“Full freedom functions only when rights are balanced with responsibilities and choice is balanced with conscience. The most potent power to put an end to internal and external wars is the human conscience.”
Freedom is a precious gift which promises an experience of liberation and a feeling of no limits – as if the earth, the skies, and the seas are at one’s service!
The concepts of freedom and liberty have fascinated human beings. One of the greatest aspirations in the world today is to be free. People want the freedom to lead a life of purpose, to select freely a lifestyle in which they and their children can grow healthily and can flourish through the work of their hands, heads, and hearts.
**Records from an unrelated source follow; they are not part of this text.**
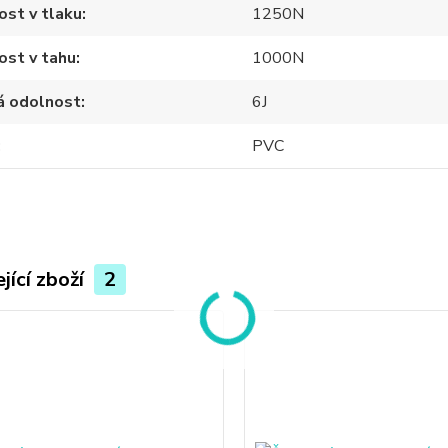
st v tlaku
1250N
ost v tahu
1000N
á odolnost
6J
PVC
jící zboží
2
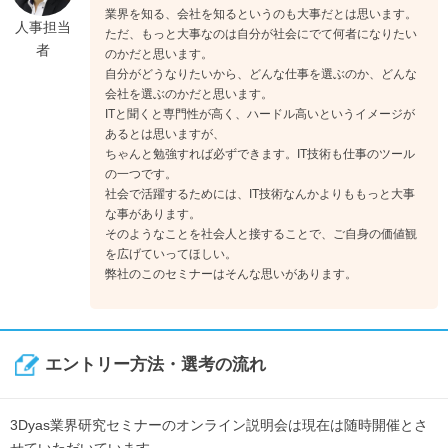
業界を知る、会社を知るというのも大事だとは思います。
人事担当
ただ、もっと大事なのは自分が社会にでて何者になりたい
者
のかだと思います。
自分がどうなりたいから、どんな仕事を選ぶのか、どんな
会社を選ぶのかだと思います。
ITと聞くと専門性が高く、ハードル高いというイメージが
あるとは思いますが、
ちゃんと勉強すれば必ずできます。IT技術も仕事のツール
の一つです。
社会で活躍するためには、IT技術なんかよりももっと大事
な事があります。
そのようなことを社会人と接することで、ご自身の価値観
を広げていってほしい。
弊社のこのセミナーはそんな思いがあります。
エントリー方法・選考の流れ
3Dyas業界研究セミナーのオンライン説明会は現在は随時開催とさ
せていただいています。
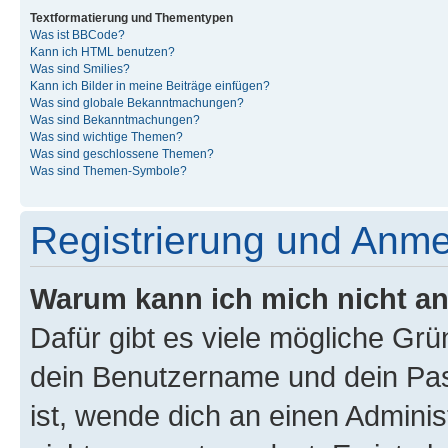
Textformatierung und Thementypen
Was ist BBCode?
Kann ich HTML benutzen?
Was sind Smilies?
Kann ich Bilder in meine Beiträge einfügen?
Was sind globale Bekanntmachungen?
Was sind Bekanntmachungen?
Was sind wichtige Themen?
Was sind geschlossene Themen?
Was sind Themen-Symbole?
Registrierung und Anm
Warum kann ich mich nicht a
Dafür gibt es viele mögliche Gr
dein Benutzername und dein Pass
ist, wende dich an einen Admini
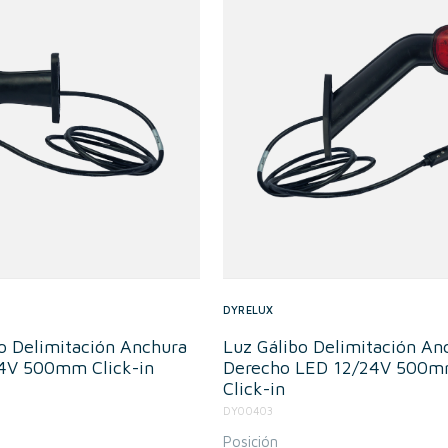
DYRELUX
o Delimitación Anchura
Luz Gálibo Delimitación An
4V 500mm Click-in
Derecho LED 12/24V 500
Click-in
DY00403
Posición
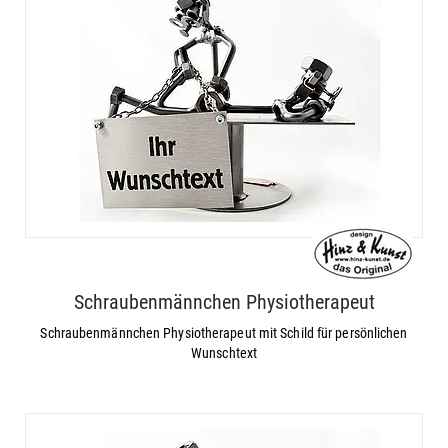
Schraubenmännchen Physiotherapeut
Schraubenmännchen Physiotherapeut mit Schild für persönlichen
Wunschtext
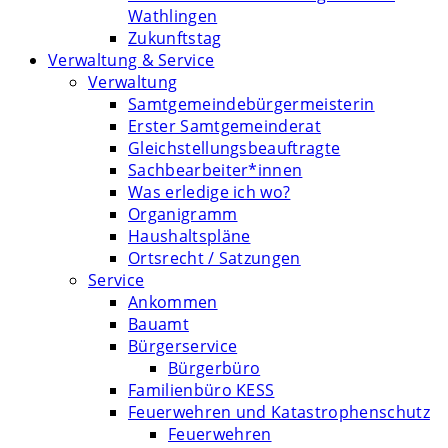
Wathlingen
Zukunftstag
Verwaltung & Service
Verwaltung
Samtgemeindebürgermeisterin
Erster Samtgemeinderat
Gleichstellungsbeauftragte
Sachbearbeiter*innen
Was erledige ich wo?
Organigramm
Haushaltspläne
Ortsrecht / Satzungen
Service
Ankommen
Bauamt
Bürgerservice
Bürgerbüro
Familienbüro KESS
Feuerwehren und Katastrophenschutz
Feuerwehren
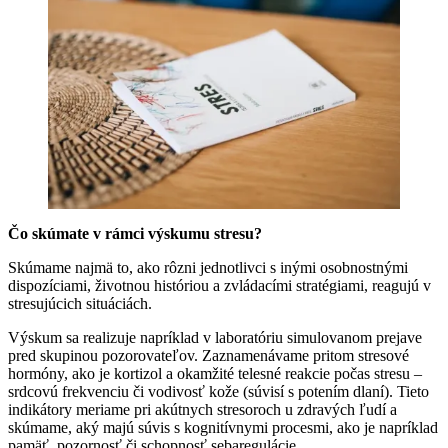
Čo skúmate v rámci výskumu stresu?
Skúmame najmä to, ako rôzni jednotlivci s inými osobnostnými
dispozíciami, životnou históriou a zvládacími stratégiami, reagujú v
stresujúcich situáciách.
Výskum sa realizuje napríklad v laboratóriu simulovanom prejave
pred skupinou pozorovateľov. Zaznamenávame pritom stresové
hormóny, ako je kortizol a okamžité telesné reakcie počas stresu –
srdcovú frekvenciu či vodivosť kože (súvisí s potením dlaní). Tieto
indikátory meriame pri akútnych stresoroch u zdravých ľudí a
skúmame, aký majú súvis s kognitívnymi procesmi, ako je napríklad
pamäť, pozornosť či schopnosť sebaregulácie.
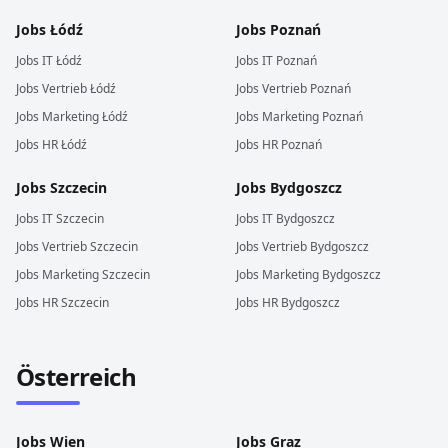
Jobs
Łódź
Jobs
Poznań
Jobs
IT
Łódź
Jobs
IT
Poznań
Jobs
Vertrieb
Łódź
Jobs
Vertrieb
Poznań
Jobs
Marketing
Łódź
Jobs
Marketing
Poznań
Jobs
HR
Łódź
Jobs
HR
Poznań
Jobs
Szczecin
Jobs
Bydgoszcz
Jobs
IT
Szczecin
Jobs
IT
Bydgoszcz
Jobs
Vertrieb
Szczecin
Jobs
Vertrieb
Bydgoszcz
Jobs
Marketing
Szczecin
Jobs
Marketing
Bydgoszcz
Jobs
HR
Szczecin
Jobs
HR
Bydgoszcz
Österreich
Jobs
Wien
Jobs
Graz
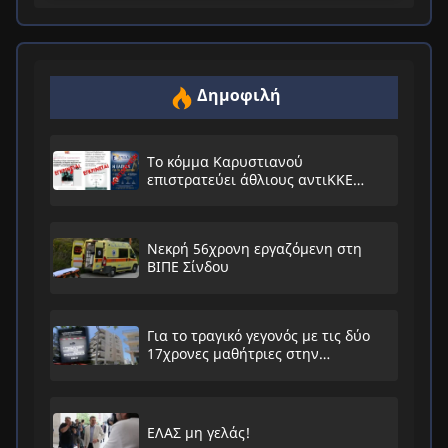
Δημοφιλή
Το κόμμα Καρυστιανού
επιστρατεύει άθλιους αντιΚΚΕ
συνειρμούς!
Νεκρή 56χρονη εργαζόμενη στη
ΒΙΠΕ Σίνδου
Για το τραγικό γεγονός με τις δύο
17χρονες μαθήτριες στην
Ηλιούπολη
ΕΛΑΣ μη γελάς!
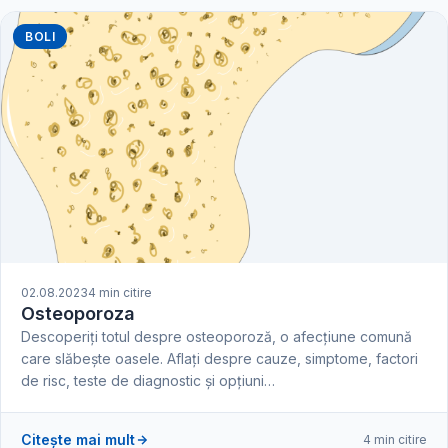
BOLI
02.08.2023
4 min citire
Osteoporoza
Descoperiți totul despre osteoporoză, o afecțiune comună
care slăbește oasele. Aflați despre cauze, simptome, factori
de risc, teste de diagnostic și opțiuni…
Citește mai mult
4 min citire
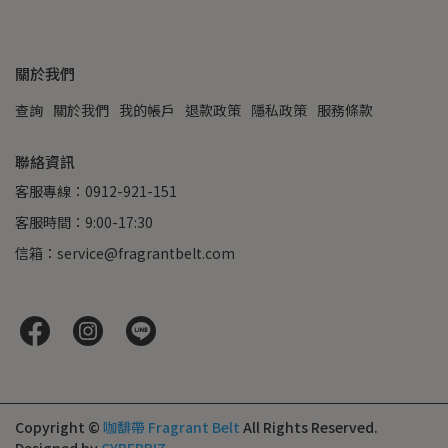
關於我們
查詢
關於我們
我的帳戶
退款政策
隱私政策
服務條款
聯絡資訊
客服專線：0912-921-151
客服時間：9:00-17:30
信箱：service@fragrantbelt.com
Copyright ©
咖馡帶 Fragrant Belt
All Rights Reserved.
Designed by
CYBERBIZ
.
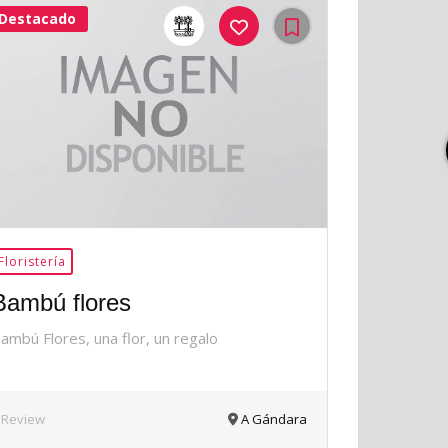
Destacado
41Me
Gusta
Floristería
Bambú flores
ambú Flores, una flor, un regalo
 Review
A Gándara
They want to do and go as they please and to enjoy social, political, and economic rights and privileges. In short, they want the freedom to choose, to risk, and to succeed!
True Freedom
Freedom can be understood mistakenly to be a vast and unlimited umbrella which gives permission to “do what I like, when I like, to whomever I like.” That concept is misleading and a misuse of choice. True freedom is exercised and experienced when parameters are defined and understood. Parameters are determined by the principle that everyone has equally the same rights. For example, the rights to peace, happiness, and justice regardless of religion, culture, or gender – are innate. To violate the rights of one or more in order to free the self, family, or nation is a misuse of freedom. That kind of misuse usually backfires, eventually imposing a condition of constraint, and in some cases, oppression for the violated and the violator. Misuse creates conflict and imbalance in the self, in others, and in nature – and the result of that is evident in the modern world.
Full freedom functions only when rights are balanced with responsibilities and choice is balanced with conscience. There cannot be the experience of freedom, individually or collectively, if attention and effort are focused only on rights and choice. When rights and choice are misunderstood or misused, debts are incurred mentally, physically, spiritually, socially, economically, politically, and so on.
Safeguarding Freedom
To safeguard freedom, individuals must not excuse, as an example, the following sentiment and the actions resulting from it: “A little greed, a little aggression, a little anger is necessary to keep people or things in their place.” Such a compromise, beginning as a trace of violation, quickly multiplies; other wrong sentiments and actions are then justified. Harmful or negative thoughts, words, or actions produce equal reactions, as do beneficial and positive sentiments and actions. In other words, what is sown is reaped. That is the natural law of action known as the Law of Karma. It means that, individually or collectively, positively or negatively, accounts will be settled and debts incurred will be paid.
One of the key functions of a government, an institution, or any system which has taken the responsibility to serve is to safeguard, promote, and guarantee freedom at three levels: 1) within the individual, which includes a wide range of physical and mental dimensions from preventing torture, pain, or suffering to encouraging self-actualization and self-expression; 2) within groups, societies, or countries, which is demonstrated through justice and equality in assuring human rights; and 3) within nature, which means total respect for natural laws, which are constant and unshakable and which ensure nature’s right to an unpolluted life,
Freedom From Bondage
As trustees of the precious gift of freedom and in reaction to violations of freedom, we continue to sense the imperative to liberate peoples and states from the “iron chains of oppression.” Yet, even with independence, individuals remain bound to their own “iron chains” of lust, anger, attachment, ego, greed, and violence. They continue to “do battle” internally, within their own minds, and it is from that “battlefield” that all wars are born.
Thus, there needs to be freedom from complications and confusion within the mind, intellect, and heart of human beings. Such battles may be experienced in the forms of wasteful or negative thinking influenced by the “iron chains.” Even if one were to conquer gross anger, there may continue to be subtle feelings of hostility, revenge, or ill will which must be examined, understood, and let go. Each one’s nature is unique. However, to adopt easiness, lightness, and mercy in consciousness, attitude, and outlook is proactive – and the means to be free from the influence of negative personality traits.
Ultimate freedom is liberation from bondages created from acting in the consciousness of the body out of attachments to the self and its senses; to others; and to worldly possessions. Liberation is releasing oneself from such attachments. That does not suggest one would not be loved and loving. On the contrary, having become more independent within, one’s outside demeanor would reflect a less dependent and more loving nature.
Self-transformation begins the process of world transformation. The world will not be free from war and injustice until individuals themselves are set free. The most potent power to put an end to internal and external wars – and to set souls free is the human conscience. Any act of freedom, when aligned with the human conscience, is liberating, empowering, and ennobling.